# [Camera intrinsics data]
· · · · · · ·
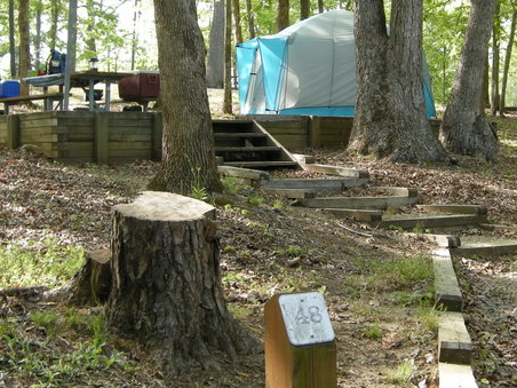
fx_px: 926
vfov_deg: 23.6
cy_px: 155
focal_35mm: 62
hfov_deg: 30.9
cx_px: 356
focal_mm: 7.5
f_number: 3.4
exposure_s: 1/64.3
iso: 64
· · · · · · ·
# [DIRECTIVE]
The entries above are to be retyped exactly, with each picture left out.

# [ANSWER TO THE EXERCISE]
fx_px: 926
vfov_deg: 23.6
cy_px: 155
focal_35mm: 62
hfov_deg: 30.9
cx_px: 356
focal_mm: 7.5
f_number: 3.4
exposure_s: 1/64.3
iso: 64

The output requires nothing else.